§ **Written tasks**
1. Summarize the press release in two sentences.
2. Write out the part of the press release that opens with the words containing "Fort East Martello Museum, 3501" and closes with "renovated, climate-controlled gallery.", swapping "washing machines" for "refrigerators".

§ **Selected text**
··········
Press Release - april 14, 2016

Key West Art & Historical Society Announces Opening of Stanley Papio Gallery at Fort East Martello Museum 
Exhibit 
Key West Art & Historical Society
Stanley Papio: Junkyard Rebel
May 14, 2016
Contact:  Cori Convertito, PhD, 305.295.6616 x 112.  
Fort East Martello Museum, 3501 S. Roosevelt Blvd., Key West
KWAHS.ORG/Exhibits

​Key West Art & Historical Society is proud to present the permanent exhibit opening of pioneering Florida Keys folk artist Stanley Papio in Stanley Papio: Junkyard Rebel which opens Saturday, May 14th in the newly renovated gallery at Fort East Martello Museum, 3501 S. Roosevelt Blvd..
 
The rebellious welder-turned-metal-artist transformed old cars, washing machines and other metal appliances piled high in his yard into extraordinary works of art, many of them comical and caustic commentary on neighbors and naysayers who wanted him to conform to their imposed zoning laws. When Papio passed in 1982, the Society acquired his collection— more than 100 sculptural objects and three-dimensional constructions, which will now live permanently in the museum’s newly renovated, climate-controlled gallery.
··········
Records

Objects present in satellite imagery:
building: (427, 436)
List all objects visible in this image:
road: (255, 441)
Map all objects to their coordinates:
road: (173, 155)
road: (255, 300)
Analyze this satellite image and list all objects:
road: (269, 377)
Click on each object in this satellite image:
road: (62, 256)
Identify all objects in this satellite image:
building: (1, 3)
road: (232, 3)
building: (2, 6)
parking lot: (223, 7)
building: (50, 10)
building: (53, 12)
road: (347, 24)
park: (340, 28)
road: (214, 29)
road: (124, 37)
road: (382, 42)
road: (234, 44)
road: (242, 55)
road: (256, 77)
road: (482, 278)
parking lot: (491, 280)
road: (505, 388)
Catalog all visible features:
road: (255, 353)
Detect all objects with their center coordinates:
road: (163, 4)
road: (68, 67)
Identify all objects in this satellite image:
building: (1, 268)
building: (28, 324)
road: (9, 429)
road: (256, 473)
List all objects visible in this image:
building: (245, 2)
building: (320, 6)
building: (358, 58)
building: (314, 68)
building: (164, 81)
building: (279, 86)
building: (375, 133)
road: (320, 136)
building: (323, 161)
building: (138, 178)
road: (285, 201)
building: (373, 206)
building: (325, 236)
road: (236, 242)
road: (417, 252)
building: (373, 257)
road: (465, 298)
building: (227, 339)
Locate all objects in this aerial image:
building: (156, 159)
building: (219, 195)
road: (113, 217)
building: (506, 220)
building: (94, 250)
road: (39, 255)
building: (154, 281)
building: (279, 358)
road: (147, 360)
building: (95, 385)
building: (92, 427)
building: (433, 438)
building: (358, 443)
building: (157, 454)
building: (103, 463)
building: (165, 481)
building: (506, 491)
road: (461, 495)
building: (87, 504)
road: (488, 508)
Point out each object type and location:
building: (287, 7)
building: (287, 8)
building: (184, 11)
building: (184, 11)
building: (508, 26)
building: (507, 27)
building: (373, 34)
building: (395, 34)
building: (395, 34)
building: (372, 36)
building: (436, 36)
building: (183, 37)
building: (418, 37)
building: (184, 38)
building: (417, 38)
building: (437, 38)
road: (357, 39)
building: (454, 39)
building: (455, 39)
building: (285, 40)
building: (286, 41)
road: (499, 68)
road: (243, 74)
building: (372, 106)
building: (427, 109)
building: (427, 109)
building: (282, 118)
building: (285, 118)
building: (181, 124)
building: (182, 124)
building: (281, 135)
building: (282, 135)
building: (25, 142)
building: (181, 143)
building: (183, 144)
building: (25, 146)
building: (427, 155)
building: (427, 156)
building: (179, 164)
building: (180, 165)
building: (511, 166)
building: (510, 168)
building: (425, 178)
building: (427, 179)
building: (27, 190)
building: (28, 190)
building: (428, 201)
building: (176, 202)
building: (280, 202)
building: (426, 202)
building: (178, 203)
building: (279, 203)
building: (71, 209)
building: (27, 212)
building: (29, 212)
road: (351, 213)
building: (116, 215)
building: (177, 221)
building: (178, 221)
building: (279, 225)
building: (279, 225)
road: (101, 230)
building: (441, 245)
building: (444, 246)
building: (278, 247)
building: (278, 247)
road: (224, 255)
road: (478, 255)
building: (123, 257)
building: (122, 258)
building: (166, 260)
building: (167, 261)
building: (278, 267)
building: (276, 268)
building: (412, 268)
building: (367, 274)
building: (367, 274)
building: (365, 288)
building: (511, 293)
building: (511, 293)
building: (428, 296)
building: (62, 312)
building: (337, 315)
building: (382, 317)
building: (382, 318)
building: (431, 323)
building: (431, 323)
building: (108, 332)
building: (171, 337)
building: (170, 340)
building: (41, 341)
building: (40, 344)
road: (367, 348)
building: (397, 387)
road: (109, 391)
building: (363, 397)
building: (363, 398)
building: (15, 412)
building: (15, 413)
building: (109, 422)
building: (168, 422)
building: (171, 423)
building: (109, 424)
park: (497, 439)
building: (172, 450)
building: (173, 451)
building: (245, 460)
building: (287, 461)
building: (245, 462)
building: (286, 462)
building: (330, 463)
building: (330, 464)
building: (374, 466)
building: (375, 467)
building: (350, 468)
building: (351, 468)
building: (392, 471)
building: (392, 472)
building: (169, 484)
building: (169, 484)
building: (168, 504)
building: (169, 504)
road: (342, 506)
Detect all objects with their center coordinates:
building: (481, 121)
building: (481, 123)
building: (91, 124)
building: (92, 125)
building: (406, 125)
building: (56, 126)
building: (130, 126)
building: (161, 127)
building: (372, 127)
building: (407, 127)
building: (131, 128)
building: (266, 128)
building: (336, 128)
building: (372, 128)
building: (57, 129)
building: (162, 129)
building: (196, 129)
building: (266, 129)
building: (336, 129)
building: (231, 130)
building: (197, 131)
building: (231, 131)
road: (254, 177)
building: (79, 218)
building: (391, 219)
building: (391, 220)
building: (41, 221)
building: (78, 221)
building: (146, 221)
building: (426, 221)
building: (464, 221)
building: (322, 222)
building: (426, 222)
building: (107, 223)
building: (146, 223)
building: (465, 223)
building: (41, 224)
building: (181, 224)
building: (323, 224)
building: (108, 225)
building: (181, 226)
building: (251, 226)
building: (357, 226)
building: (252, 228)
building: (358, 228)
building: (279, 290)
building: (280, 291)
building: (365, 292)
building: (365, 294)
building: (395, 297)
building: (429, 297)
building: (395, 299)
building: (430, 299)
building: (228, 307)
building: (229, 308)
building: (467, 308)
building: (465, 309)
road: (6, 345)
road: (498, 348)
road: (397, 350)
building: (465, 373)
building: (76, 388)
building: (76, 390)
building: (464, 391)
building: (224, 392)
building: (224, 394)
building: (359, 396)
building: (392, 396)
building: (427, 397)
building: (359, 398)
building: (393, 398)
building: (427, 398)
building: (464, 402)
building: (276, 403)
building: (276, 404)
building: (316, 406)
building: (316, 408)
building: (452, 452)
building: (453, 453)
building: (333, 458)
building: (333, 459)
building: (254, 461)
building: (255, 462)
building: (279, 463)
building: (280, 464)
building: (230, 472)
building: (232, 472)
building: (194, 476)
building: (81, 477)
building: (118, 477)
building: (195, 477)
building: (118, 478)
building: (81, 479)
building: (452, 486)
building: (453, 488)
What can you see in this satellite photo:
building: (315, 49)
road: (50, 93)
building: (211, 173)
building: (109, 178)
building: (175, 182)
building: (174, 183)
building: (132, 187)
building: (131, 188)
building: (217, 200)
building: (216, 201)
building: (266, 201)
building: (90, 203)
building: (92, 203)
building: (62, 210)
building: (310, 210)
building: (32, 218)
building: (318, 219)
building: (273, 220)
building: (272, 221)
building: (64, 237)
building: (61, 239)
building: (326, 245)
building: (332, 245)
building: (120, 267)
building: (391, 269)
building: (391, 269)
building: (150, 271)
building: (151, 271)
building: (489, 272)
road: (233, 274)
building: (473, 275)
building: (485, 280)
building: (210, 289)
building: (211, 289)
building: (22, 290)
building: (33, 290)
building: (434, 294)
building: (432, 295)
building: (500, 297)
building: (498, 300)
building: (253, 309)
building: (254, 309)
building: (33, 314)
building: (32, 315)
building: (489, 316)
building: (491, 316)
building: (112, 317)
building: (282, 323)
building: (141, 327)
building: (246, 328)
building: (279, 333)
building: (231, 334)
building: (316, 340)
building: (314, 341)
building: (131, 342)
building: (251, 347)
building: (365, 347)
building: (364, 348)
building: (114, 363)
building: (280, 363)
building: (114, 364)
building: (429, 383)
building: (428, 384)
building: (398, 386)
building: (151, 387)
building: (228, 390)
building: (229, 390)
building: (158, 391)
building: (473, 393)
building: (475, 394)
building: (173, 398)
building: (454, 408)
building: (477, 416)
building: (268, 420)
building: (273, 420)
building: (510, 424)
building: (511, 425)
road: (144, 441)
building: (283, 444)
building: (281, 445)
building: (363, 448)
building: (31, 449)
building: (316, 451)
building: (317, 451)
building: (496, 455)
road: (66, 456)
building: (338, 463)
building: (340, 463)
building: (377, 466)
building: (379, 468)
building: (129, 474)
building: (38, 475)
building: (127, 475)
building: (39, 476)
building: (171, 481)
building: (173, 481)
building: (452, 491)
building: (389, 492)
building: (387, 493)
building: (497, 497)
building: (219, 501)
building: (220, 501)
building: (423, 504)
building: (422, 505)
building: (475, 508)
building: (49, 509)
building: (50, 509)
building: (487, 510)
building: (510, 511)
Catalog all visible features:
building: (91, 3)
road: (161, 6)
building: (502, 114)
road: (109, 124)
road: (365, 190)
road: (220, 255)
··········
§ **Task responses**
1. Key West Art & Historical Society is opening Stanley Papio: Junkyard Rebel, a permanent exhibit of the pioneering Florida Keys folk artist, on Saturday, May 14th, in the newly renovated gallery at Fort East Martello Museum. Papio, a welder turned metal artist, made art from old cars, appliances and other metal in his yard, often mocking neighbors who wanted him to follow zoning laws, and after his death in 1982 the Society acquired his collection of more than 100 sculptural objects and constructions.

2.
Fort East Martello Museum, 3501 S. Roosevelt Blvd., Key West
KWAHS.ORG/Exhibits

​Key West Art & Historical Society is proud to present the permanent exhibit opening of pioneering Florida Keys folk artist Stanley Papio in Stanley Papio: Junkyard Rebel which opens Saturday, May 14th in the newly renovated gallery at Fort East Martello Museum, 3501 S. Roosevelt Blvd..
 
The rebellious welder-turned-metal-artist transformed old cars, refrigerators and other metal appliances piled high in his yard into extraordinary works of art, many of them comical and caustic commentary on neighbors and naysayers who wanted him to conform to their imposed zoning laws. When Papio passed in 1982, the Society acquired his collection— more than 100 sculptural objects and three-dimensional constructions, which will now live permanently in the museum’s newly renovated, climate-controlled gallery.